I already asked this question but it seems there was some confusion, so I am trying again being more careful with my language.
Intuition
Assume we have a smooth 2D manifold $M$ embedded in 3D. Assume that there is a smooth, differentiable, function $f : M \rightarrow \mathbb{R}$ for example, let's say $f$ measures the heat of the surface at every point.
Assume there is a single point in the entire surface that is the hottest and that as we move away from it things become colder, i.e. the temperature of a point is related to its surface distance to the hottest point. This implies that starting at any point, I can look at an epsilon round it and fin the hottest point in that neighbourhood, then move towards it. I can then repeat that over and over again and thus converge to the hottest point.
This is gradient descent on the surface of the manifold. The existence of the above algorithm implies the existence of a tangent vector at every point that points to the direction of largest change in temperature on the surface.
Proof there is a gradient vector
Take an arbitrary point $p$. The surface is manifold, by definition there is an epsilon neighbourhood around $p$ that is isomorphic to the 2D plane. So let's evaluate $f$ on $E \subset M$, the epsilon neighbourhood. Because this region is isomorphic to the 2D plane through an isomorphism $I: E \rightarrow\mathbb{R}^2$ we can do the composition $f(X_E) = f(I(X_{\mathbb{R}^2}))$ where $X_E \in E$.
In plain English, we can evaluate $f$ directly on $\mathbb{R}^2$ so in other words $f(X_E) = f(x,y)$ for some $x,y \in \mathbb{R}$. So $f$ is now a smooth, differentiable, scalar valued function in 2 variables, so it objectively has a gradient vector in the domain $\mathbb{R}^2$ for any point $X$.
A more straightforward way to show that this gradient exists in $\mathbb{R}^2$ is purely algebraically:
We are given a parametric surface $s = <(X(u,v), Y(u,v), Z(u,v))>$ and a function $f: s\rightarrow\mathbb{R}$. This implies that $f(s(u,v)) = F(u,v)$ for some function $F:\mathbb{R}^2 \rightarrow \mathbb{R}$.
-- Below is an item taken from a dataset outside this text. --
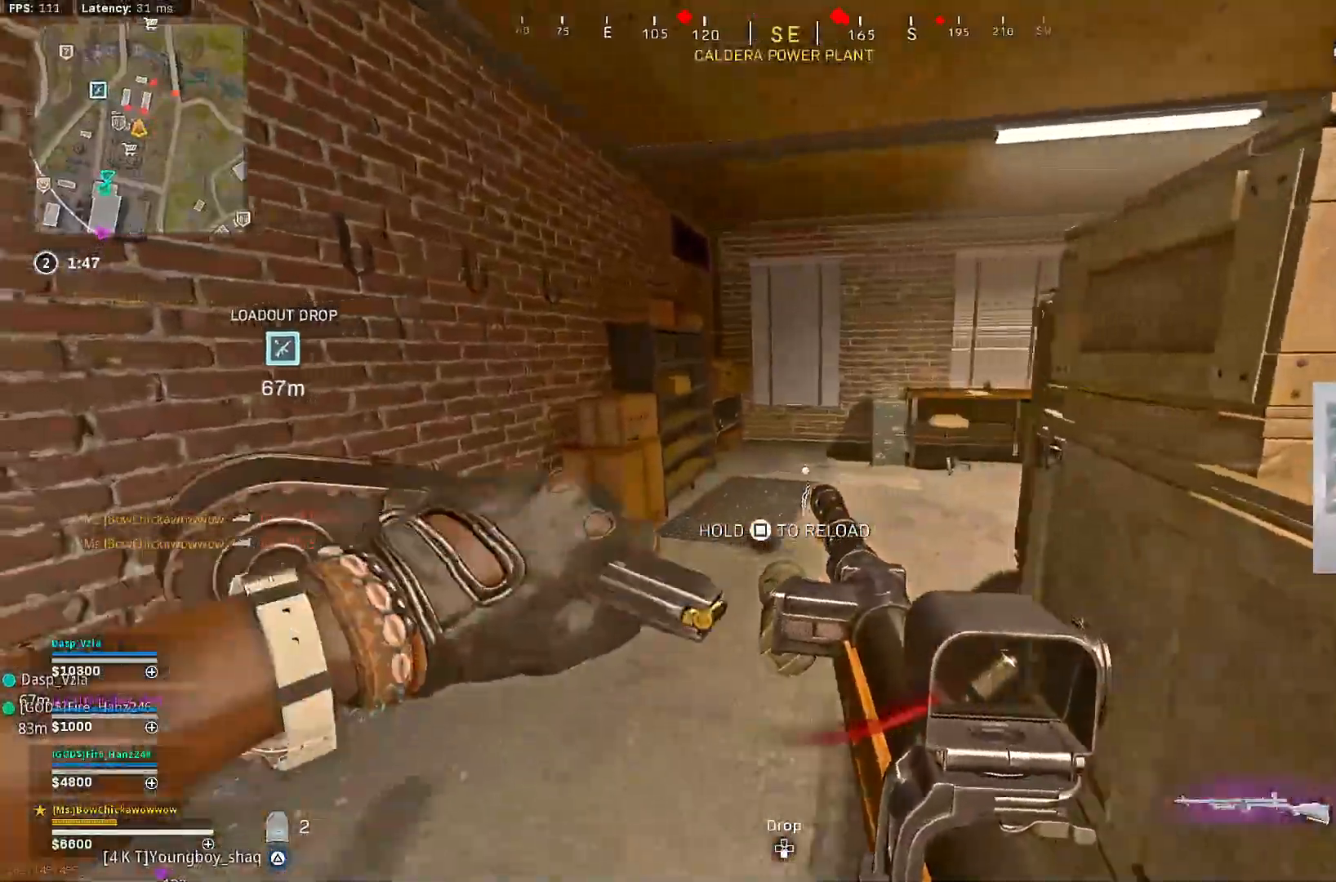
{"buttons": [], "left_stick": "down", "right_stick": "center", "events": [[33, "left_stick", "center"], [183, "right_stick", "right"], [233, "right_stick", "center"], [267, "left_stick", "down"]]}
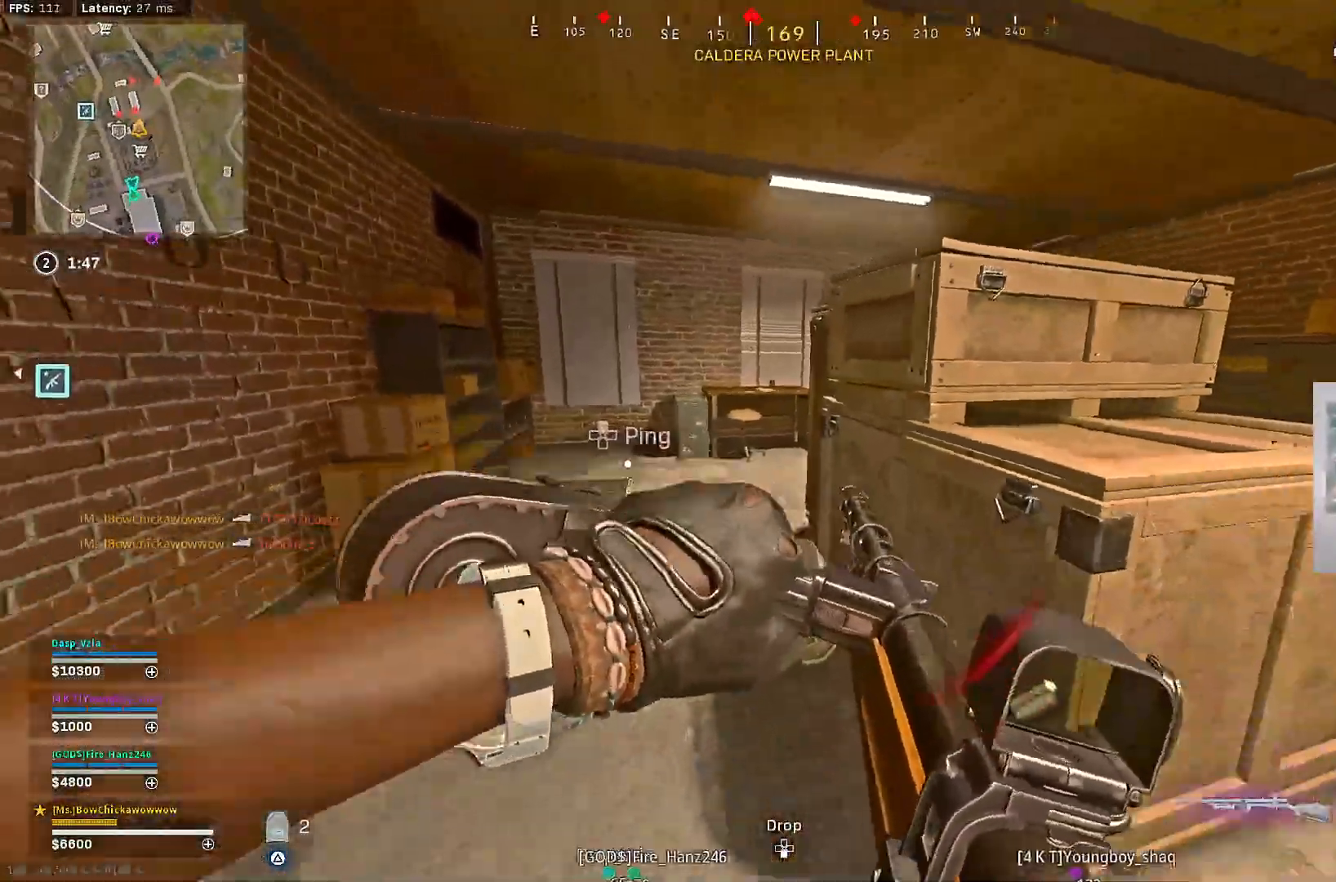
{"buttons": ["TRIANGLE"], "left_stick": "up-left", "right_stick": "center", "events": [[33, "TRIANGLE", "down"], [83, "left_stick", "up-left"]]}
The gradient of $F$ is merely $\nabla F = <\frac{\partial F}{\partial u}, \frac{\partial F}{\partial v}>$
This implies that:
$\nabla f = <\frac{\partial f}{\partial X}\frac{\partial X}{\partial u} + \frac{\partial f}{\partial Y}\frac{\partial Y}{\partial u} + \frac{\partial f}{\partial Z}\frac{\partial Z}{\partial u}, \frac{\partial f}{\partial X}\frac{\partial X}{\partial v} + \frac{\partial f}{\partial Y}\frac{\partial Y}{\partial v} + \frac{\partial f}{\partial Z}\frac{\partial Z}{\partial v}>$
Thus $\nabla f$ is the gradient of $f$ as expressed in $\mathbb{R}^2$
Problem
Ok so hopefully any miss understanding from the prior attempt has been cleared off. A gradient vector must exist given the constraints. However What I have found is the gradient as expressed in the parametric domain $(u, v)$ However what I am looking for is the gradient expressed as a tangent vector to the surface, such that it points to the direction of greatest change, locally at any point.
This is where I am getting lost.
Definition
Well I technically found the answer after some more search, but this doesn't give me the proof.
The actual answer is that one just takes the gradient of $f$ in $\mathbb{R}^3$ and then projects it onto the tangent plane of the point. Which, ok, trivially this will be contained in the tangent plane of the surface. And it's certainly related to the gradient. But I don't immediately see that the orthogonal projection of $\nabla f$ onto the tangent plane is necessarily the direction of greatest change along the surface.
Like it makes sense, I just want to formalize it, prove it.
TL;DR I want to prove that $\nabla f - (\nabla f \cdot \vec{n}) \vec{n}$ (the gradient of $f$ minus its orthogonal component to the tangent plane) is the direction of greatest change along the surface $M$.